### TASK DESCRIPTION
Please repeat the records word for word and skip the pictures.

### RECORDS FOR THIS TASK
- Opening Delimiter -

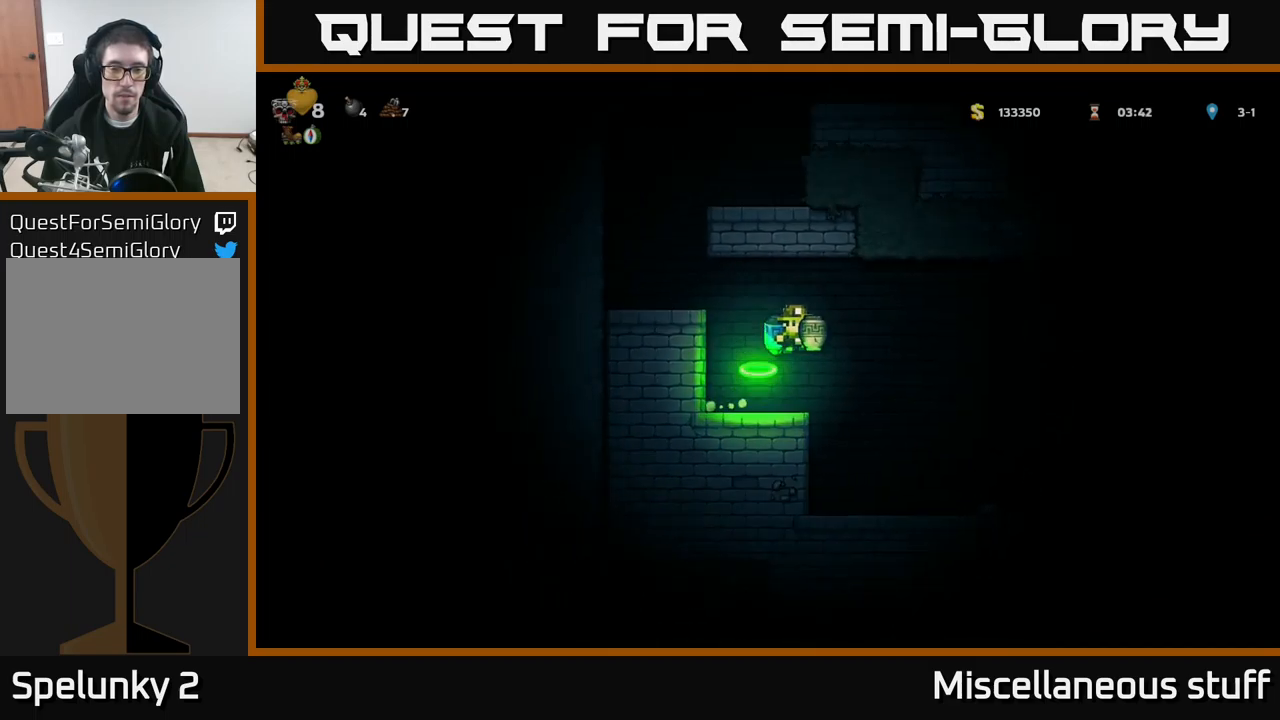
{"buttons": [], "left_stick": "center", "events": [[33, "A", "down"], [116, "DPAD_LEFT", "up"], [133, "A", "up"], [316, "X", "down"], [383, "X", "up"]]}
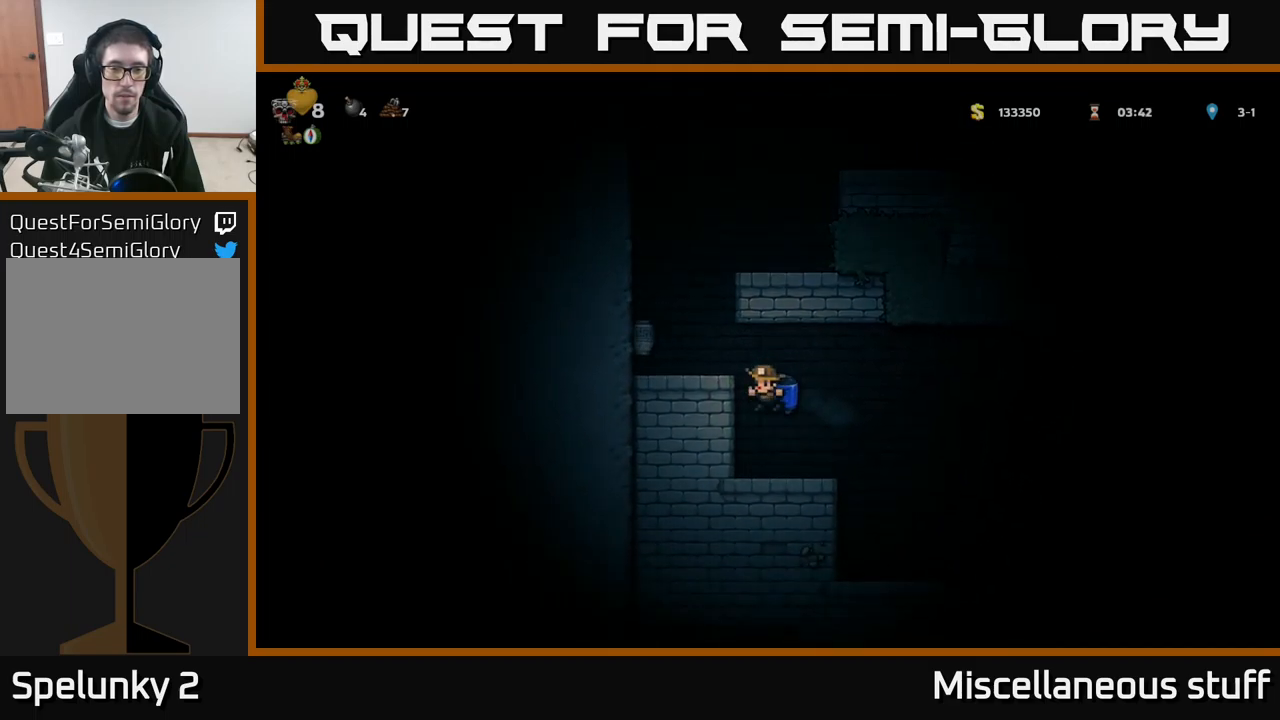
{"buttons": ["DPAD_LEFT"], "left_stick": "center", "events": [[200, "A", "down"], [300, "A", "up"], [366, "A", "down"], [450, "DPAD_LEFT", "down"], [500, "A", "up"]]}
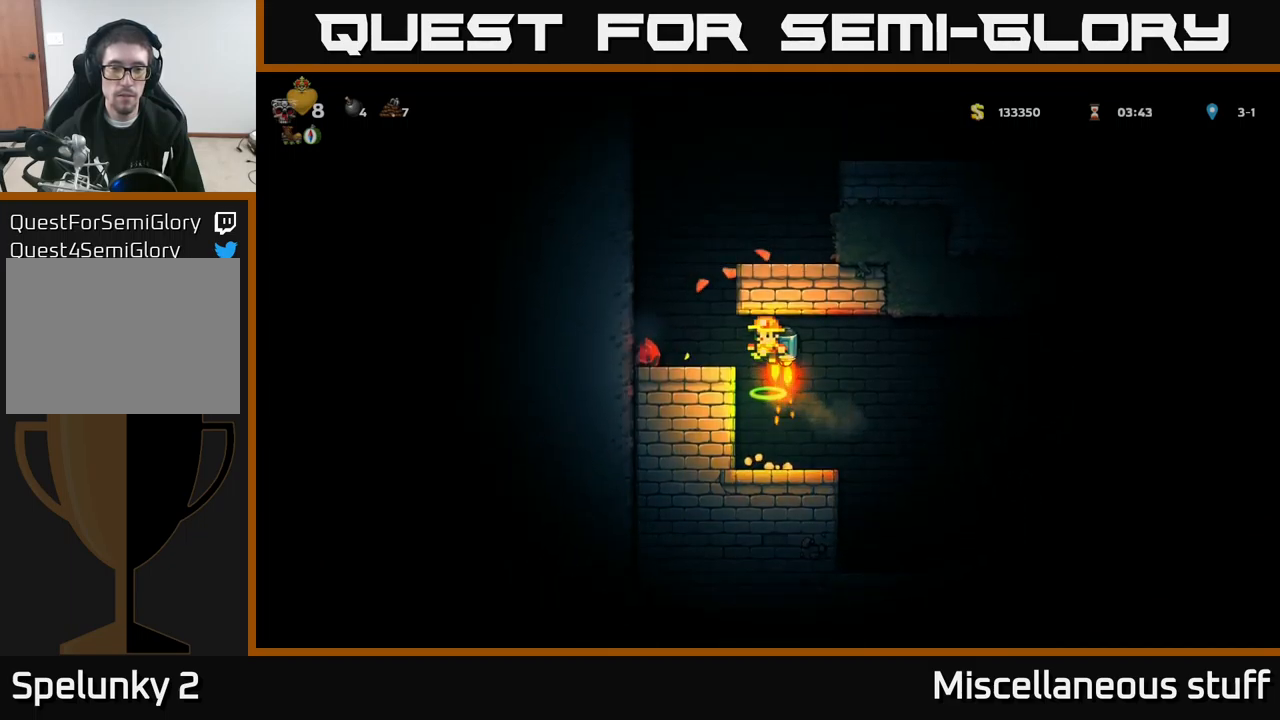
{"buttons": ["A", "DPAD_RIGHT"], "left_stick": "center", "events": [[216, "DPAD_LEFT", "up"], [300, "A", "down"], [333, "DPAD_RIGHT", "down"], [450, "A", "up"], [500, "A", "down"]]}
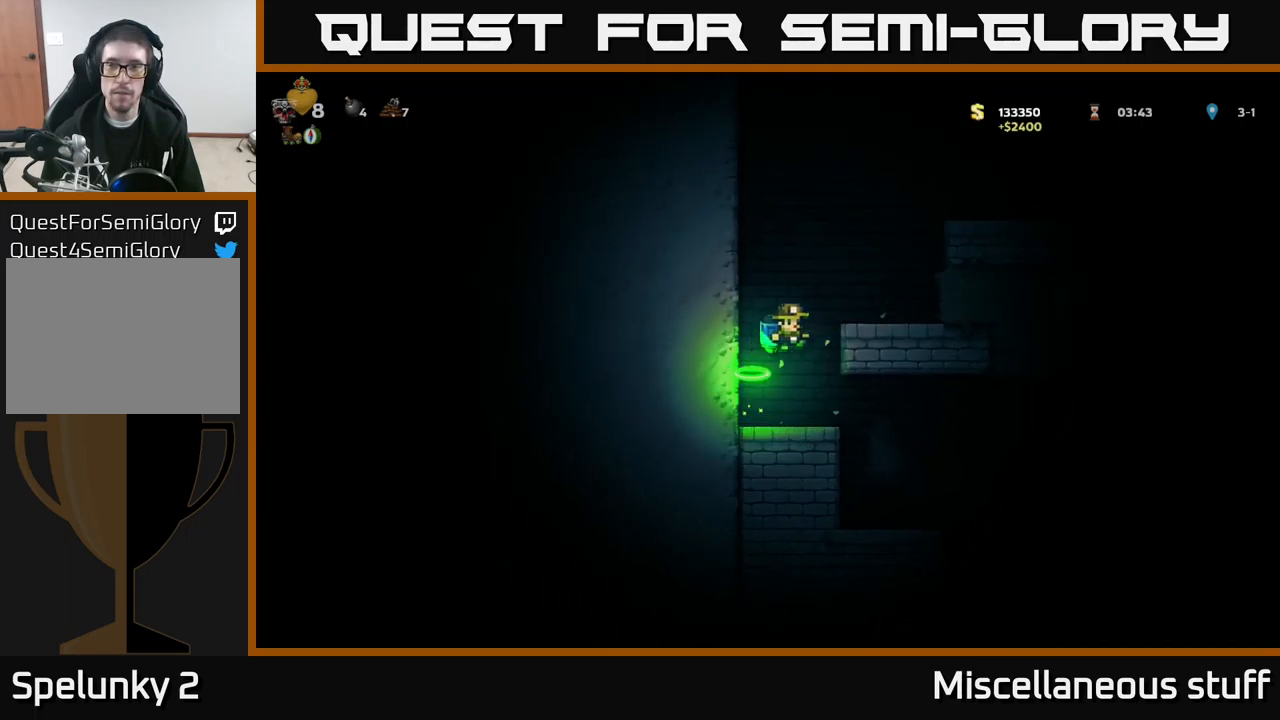
{"buttons": ["DPAD_RIGHT"], "left_stick": "center", "events": [[383, "A", "up"]]}
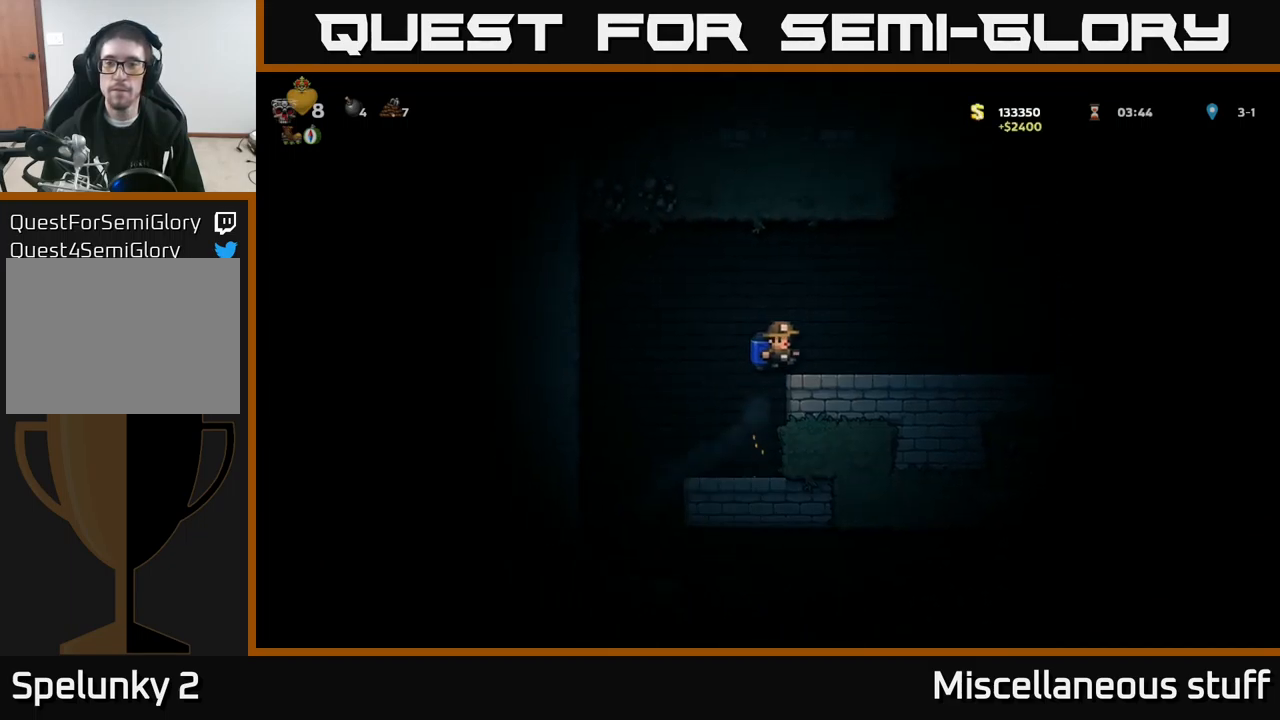
{"buttons": ["A", "DPAD_RIGHT"], "left_stick": "center", "events": [[316, "A", "down"], [400, "A", "up"], [450, "A", "down"]]}
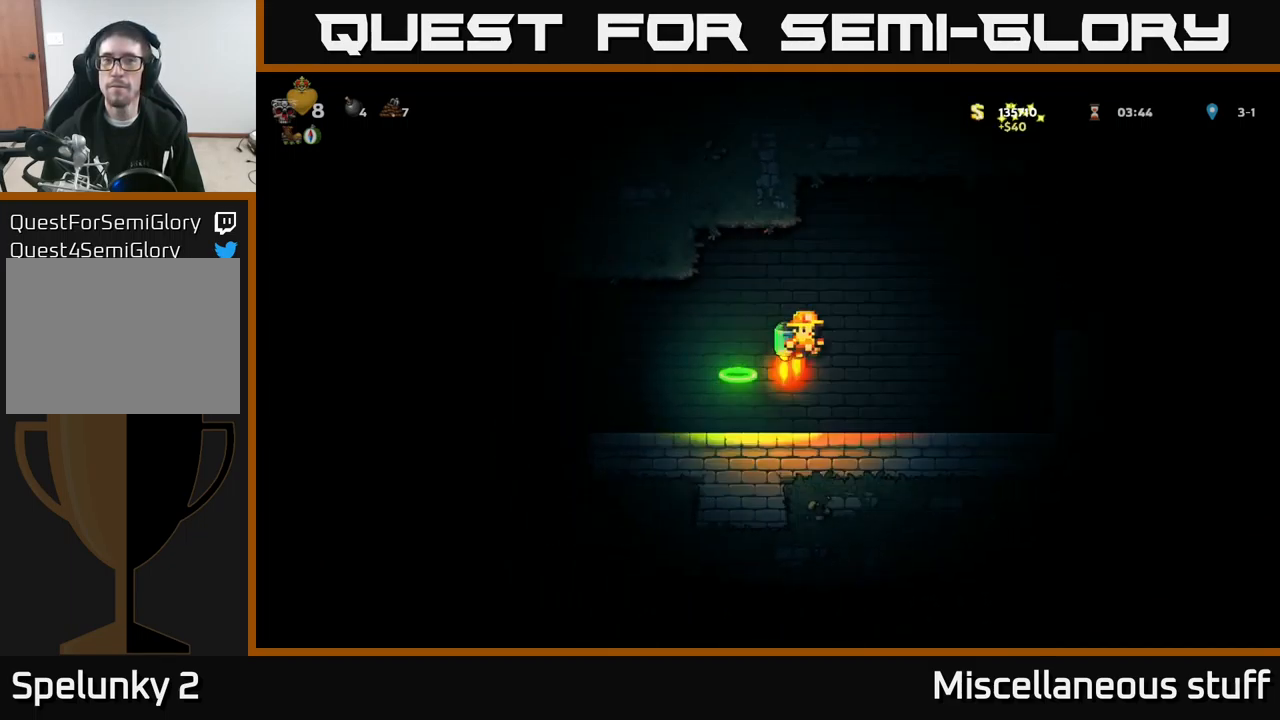
{"buttons": ["A", "DPAD_RIGHT"], "left_stick": "center", "events": [[100, "A", "up"], [283, "A", "down"]]}
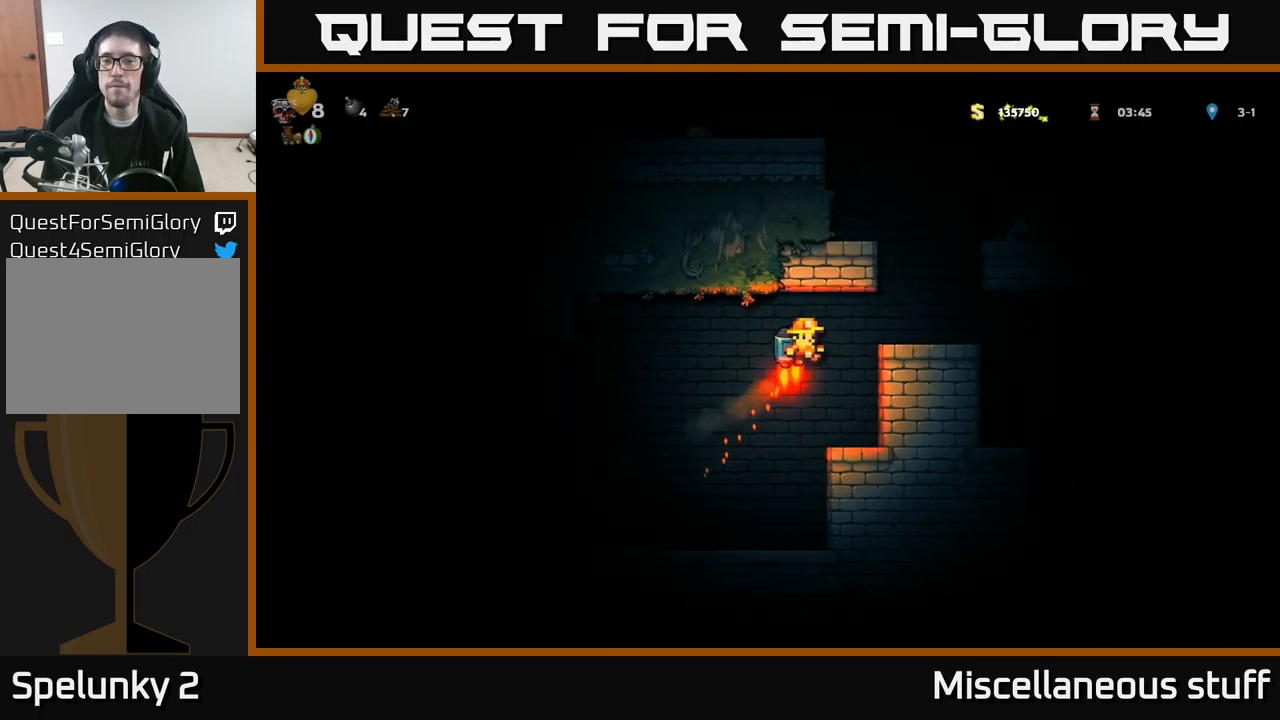
{"buttons": ["A"], "left_stick": "center", "events": [[133, "A", "up"], [183, "DPAD_RIGHT", "up"], [400, "A", "down"]]}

- Closing Delimiter -

### ANSWER TO THE EXERCISE
{"buttons": [], "left_stick": "center", "events": [[33, "A", "down"], [116, "DPAD_LEFT", "up"], [133, "A", "up"], [316, "X", "down"], [383, "X", "up"]]}
{"buttons": ["DPAD_LEFT"], "left_stick": "center", "events": [[200, "A", "down"], [300, "A", "up"], [366, "A", "down"], [450, "DPAD_LEFT", "down"], [500, "A", "up"]]}
{"buttons": ["A", "DPAD_RIGHT"], "left_stick": "center", "events": [[216, "DPAD_LEFT", "up"], [300, "A", "down"], [333, "DPAD_RIGHT", "down"], [450, "A", "up"], [500, "A", "down"]]}
{"buttons": ["DPAD_RIGHT"], "left_stick": "center", "events": [[383, "A", "up"]]}
{"buttons": ["A", "DPAD_RIGHT"], "left_stick": "center", "events": [[316, "A", "down"], [400, "A", "up"], [450, "A", "down"]]}
{"buttons": ["A", "DPAD_RIGHT"], "left_stick": "center", "events": [[100, "A", "up"], [283, "A", "down"]]}
{"buttons": ["A"], "left_stick": "center", "events": [[133, "A", "up"], [183, "DPAD_RIGHT", "up"], [400, "A", "down"]]}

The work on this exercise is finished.